*YOUR TASK*
One part of the entries below is wanted: the lines from the one containing "Szklana szafka pod" through the one containing "ne var? Türkiye’de". Write those out exactly and nothing else.

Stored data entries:
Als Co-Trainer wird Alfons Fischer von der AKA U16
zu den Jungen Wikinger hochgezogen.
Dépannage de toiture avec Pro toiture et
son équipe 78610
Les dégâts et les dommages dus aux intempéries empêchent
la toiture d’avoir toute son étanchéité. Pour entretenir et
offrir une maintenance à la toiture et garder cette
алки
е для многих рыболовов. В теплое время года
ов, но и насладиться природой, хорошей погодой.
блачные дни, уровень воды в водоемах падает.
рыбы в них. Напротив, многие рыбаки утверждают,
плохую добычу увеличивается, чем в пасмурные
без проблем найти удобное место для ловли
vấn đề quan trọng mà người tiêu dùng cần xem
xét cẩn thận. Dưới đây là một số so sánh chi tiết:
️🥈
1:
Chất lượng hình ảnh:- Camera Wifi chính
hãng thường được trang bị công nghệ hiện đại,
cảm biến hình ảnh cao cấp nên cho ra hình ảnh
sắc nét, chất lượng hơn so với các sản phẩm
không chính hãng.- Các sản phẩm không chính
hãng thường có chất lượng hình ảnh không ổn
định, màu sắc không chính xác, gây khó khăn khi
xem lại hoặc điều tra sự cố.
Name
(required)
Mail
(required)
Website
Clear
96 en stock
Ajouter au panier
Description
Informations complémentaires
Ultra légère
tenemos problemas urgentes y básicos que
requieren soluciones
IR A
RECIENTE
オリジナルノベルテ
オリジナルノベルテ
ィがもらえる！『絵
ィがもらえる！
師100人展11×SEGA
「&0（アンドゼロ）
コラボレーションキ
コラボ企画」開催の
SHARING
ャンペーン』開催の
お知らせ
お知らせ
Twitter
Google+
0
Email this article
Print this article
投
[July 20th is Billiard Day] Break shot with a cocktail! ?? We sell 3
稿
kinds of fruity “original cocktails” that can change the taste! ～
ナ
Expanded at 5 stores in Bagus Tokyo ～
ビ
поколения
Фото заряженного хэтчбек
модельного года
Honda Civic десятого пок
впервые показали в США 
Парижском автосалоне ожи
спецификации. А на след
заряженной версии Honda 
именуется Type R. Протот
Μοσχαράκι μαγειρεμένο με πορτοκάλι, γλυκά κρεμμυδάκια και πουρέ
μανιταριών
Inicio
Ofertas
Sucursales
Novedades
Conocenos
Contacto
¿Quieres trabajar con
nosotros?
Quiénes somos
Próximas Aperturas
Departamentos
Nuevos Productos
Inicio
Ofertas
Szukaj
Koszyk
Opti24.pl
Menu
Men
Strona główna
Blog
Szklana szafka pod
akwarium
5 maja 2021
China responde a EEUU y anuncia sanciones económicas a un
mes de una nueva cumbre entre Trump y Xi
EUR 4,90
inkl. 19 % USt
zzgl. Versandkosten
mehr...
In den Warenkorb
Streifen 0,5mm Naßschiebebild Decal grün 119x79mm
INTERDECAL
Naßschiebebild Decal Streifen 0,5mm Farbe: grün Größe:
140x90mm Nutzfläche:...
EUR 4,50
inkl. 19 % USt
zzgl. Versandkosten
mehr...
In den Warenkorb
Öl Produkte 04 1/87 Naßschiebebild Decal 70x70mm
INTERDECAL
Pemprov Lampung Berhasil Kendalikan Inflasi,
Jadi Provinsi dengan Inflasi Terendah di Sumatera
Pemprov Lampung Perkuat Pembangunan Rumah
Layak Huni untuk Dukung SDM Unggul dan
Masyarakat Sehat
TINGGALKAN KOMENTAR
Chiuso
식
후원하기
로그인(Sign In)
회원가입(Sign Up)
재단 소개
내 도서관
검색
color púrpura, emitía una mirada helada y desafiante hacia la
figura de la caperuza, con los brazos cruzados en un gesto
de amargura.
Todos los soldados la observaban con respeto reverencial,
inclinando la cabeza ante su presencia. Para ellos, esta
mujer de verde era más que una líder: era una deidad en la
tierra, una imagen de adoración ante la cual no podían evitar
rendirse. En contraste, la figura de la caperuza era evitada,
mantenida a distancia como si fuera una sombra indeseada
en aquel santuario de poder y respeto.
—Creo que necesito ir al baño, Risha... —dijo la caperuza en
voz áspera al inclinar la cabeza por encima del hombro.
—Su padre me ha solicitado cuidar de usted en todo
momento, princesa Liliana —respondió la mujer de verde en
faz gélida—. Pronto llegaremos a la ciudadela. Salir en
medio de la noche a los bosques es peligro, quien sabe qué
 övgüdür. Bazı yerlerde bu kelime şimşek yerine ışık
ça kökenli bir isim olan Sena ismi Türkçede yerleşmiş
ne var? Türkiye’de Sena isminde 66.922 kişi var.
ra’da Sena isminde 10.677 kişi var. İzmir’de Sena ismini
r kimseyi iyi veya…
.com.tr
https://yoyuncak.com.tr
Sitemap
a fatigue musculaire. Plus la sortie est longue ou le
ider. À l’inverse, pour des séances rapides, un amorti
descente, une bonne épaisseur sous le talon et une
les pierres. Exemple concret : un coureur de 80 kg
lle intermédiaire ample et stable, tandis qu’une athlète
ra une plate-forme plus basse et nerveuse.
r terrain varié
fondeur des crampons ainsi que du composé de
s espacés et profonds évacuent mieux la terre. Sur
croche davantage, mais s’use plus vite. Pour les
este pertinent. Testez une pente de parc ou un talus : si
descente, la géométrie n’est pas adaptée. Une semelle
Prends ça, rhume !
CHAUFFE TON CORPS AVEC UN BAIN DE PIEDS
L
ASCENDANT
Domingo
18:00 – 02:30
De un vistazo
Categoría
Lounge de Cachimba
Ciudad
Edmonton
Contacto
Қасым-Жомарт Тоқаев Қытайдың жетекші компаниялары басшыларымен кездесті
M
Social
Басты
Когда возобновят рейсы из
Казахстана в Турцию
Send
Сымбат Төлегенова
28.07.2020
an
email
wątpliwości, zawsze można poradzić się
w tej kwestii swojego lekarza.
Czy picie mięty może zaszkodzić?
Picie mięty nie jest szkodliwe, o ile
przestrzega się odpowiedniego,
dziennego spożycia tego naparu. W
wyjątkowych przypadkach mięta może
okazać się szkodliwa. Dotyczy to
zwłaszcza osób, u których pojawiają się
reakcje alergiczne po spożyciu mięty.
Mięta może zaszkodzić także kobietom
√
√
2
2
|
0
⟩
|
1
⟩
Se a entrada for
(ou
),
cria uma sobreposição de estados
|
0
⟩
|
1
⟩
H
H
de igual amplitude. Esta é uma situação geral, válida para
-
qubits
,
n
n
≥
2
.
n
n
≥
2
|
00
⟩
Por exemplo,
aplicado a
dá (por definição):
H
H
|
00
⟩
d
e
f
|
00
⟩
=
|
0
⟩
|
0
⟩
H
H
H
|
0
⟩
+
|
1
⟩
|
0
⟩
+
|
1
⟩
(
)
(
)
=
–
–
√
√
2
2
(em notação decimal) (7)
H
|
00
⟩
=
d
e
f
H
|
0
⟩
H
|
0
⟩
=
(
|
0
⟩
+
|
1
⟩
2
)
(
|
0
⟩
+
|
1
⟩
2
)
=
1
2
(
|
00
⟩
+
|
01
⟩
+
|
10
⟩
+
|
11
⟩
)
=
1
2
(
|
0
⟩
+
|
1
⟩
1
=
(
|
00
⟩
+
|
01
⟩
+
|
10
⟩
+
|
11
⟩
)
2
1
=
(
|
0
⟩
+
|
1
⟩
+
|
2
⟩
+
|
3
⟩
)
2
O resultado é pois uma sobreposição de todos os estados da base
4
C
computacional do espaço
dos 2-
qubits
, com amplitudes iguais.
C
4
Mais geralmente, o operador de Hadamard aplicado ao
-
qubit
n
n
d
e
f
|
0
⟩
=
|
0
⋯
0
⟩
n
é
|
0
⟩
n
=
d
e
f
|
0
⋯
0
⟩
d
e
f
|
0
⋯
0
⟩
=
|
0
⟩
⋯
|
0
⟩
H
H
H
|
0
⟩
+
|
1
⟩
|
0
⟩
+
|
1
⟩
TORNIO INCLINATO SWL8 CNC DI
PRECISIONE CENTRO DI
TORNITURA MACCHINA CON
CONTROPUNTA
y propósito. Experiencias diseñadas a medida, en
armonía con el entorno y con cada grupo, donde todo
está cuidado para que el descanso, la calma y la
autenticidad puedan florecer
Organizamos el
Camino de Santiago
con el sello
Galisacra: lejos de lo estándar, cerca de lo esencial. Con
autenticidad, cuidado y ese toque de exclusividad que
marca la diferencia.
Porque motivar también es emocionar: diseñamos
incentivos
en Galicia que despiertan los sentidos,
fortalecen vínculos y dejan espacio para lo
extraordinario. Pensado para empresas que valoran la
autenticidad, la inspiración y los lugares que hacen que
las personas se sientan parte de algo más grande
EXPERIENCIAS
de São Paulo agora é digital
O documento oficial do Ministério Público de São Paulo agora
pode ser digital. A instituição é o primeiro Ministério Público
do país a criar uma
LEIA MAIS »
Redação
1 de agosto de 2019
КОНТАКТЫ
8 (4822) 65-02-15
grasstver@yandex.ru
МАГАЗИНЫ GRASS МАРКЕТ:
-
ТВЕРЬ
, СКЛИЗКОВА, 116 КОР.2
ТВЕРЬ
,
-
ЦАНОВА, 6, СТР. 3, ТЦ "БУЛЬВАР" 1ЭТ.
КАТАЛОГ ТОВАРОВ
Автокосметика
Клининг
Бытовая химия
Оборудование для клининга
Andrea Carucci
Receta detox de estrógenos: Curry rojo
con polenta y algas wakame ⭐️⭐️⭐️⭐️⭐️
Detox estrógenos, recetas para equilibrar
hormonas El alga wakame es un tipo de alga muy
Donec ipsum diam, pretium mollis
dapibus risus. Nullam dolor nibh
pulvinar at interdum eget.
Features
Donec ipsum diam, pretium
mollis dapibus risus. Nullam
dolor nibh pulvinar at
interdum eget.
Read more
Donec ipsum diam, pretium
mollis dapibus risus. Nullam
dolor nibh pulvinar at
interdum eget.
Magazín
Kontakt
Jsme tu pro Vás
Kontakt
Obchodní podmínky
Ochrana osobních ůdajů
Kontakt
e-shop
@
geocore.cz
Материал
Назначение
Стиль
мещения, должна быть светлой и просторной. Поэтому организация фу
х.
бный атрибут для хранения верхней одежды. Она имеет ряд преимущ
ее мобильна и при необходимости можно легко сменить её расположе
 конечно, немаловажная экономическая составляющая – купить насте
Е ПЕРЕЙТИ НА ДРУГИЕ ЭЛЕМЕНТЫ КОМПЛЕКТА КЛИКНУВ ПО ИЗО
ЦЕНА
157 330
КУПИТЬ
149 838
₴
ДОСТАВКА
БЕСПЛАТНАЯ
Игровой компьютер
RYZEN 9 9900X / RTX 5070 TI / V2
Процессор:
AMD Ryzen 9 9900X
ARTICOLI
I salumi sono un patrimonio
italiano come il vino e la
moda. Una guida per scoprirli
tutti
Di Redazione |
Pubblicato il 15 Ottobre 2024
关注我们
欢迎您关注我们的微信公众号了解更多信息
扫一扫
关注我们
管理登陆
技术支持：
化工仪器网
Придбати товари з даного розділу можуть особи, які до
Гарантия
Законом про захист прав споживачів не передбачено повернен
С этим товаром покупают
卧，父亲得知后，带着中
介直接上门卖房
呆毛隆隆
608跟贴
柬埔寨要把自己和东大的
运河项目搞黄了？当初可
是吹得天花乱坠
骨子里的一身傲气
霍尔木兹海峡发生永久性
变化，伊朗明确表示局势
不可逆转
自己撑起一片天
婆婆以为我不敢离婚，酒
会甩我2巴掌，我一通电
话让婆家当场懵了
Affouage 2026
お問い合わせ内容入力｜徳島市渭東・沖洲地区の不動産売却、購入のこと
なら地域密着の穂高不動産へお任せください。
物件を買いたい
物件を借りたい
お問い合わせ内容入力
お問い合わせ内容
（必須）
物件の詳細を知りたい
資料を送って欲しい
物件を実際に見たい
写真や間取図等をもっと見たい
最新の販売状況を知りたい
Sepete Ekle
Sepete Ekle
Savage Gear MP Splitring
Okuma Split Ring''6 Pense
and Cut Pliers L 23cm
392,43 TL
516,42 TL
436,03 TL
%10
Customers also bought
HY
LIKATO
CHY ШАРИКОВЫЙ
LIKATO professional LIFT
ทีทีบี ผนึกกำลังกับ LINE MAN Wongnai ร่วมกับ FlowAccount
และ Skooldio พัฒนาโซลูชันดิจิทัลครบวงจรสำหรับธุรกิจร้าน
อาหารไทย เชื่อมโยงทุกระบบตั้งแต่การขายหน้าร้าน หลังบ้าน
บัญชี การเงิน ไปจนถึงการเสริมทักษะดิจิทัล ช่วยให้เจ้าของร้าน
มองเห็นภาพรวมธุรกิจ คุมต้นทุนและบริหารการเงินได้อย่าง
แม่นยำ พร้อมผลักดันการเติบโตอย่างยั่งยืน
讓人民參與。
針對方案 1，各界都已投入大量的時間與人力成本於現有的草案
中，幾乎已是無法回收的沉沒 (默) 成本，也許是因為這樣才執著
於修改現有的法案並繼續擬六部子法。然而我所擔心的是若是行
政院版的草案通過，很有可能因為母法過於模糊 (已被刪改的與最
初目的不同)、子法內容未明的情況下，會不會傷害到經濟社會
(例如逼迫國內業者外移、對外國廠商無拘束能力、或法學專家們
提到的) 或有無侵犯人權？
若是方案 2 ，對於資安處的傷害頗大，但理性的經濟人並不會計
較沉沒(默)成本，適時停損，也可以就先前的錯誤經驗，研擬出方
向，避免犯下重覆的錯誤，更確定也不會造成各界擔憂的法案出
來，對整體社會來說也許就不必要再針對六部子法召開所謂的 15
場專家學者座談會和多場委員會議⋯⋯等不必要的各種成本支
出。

*RESPONSE*
Szklana szafka pod
akwarium
5 maja 2021
China responde a EEUU y anuncia sanciones económicas a un
mes de una nueva cumbre entre Trump y Xi
EUR 4,90
inkl. 19 % USt
zzgl. Versandkosten
mehr...
In den Warenkorb
Streifen 0,5mm Naßschiebebild Decal grün 119x79mm
INTERDECAL
Naßschiebebild Decal Streifen 0,5mm Farbe: grün Größe:
140x90mm Nutzfläche:...
EUR 4,50
inkl. 19 % USt
zzgl. Versandkosten
mehr...
In den Warenkorb
Öl Produkte 04 1/87 Naßschiebebild Decal 70x70mm
INTERDECAL
Pemprov Lampung Berhasil Kendalikan Inflasi,
Jadi Provinsi dengan Inflasi Terendah di Sumatera
Pemprov Lampung Perkuat Pembangunan Rumah
Layak Huni untuk Dukung SDM Unggul dan
Masyarakat Sehat
TINGGALKAN KOMENTAR
Chiuso
식
후원하기
로그인(Sign In)
회원가입(Sign Up)
재단 소개
내 도서관
검색
color púrpura, emitía una mirada helada y desafiante hacia la
figura de la caperuza, con los brazos cruzados en un gesto
de amargura.
Todos los soldados la observaban con respeto reverencial,
inclinando la cabeza ante su presencia. Para ellos, esta
mujer de verde era más que una líder: era una deidad en la
tierra, una imagen de adoración ante la cual no podían evitar
rendirse. En contraste, la figura de la caperuza era evitada,
mantenida a distancia como si fuera una sombra indeseada
en aquel santuario de poder y respeto.
—Creo que necesito ir al baño, Risha... —dijo la caperuza en
voz áspera al inclinar la cabeza por encima del hombro.
—Su padre me ha solicitado cuidar de usted en todo
momento, princesa Liliana —respondió la mujer de verde en
faz gélida—. Pronto llegaremos a la ciudadela. Salir en
medio de la noche a los bosques es peligro, quien sabe qué
 övgüdür. Bazı yerlerde bu kelime şimşek yerine ışık
ça kökenli bir isim olan Sena ismi Türkçede yerleşmiş
ne var? Türkiye’de Sena isminde 66.922 kişi var.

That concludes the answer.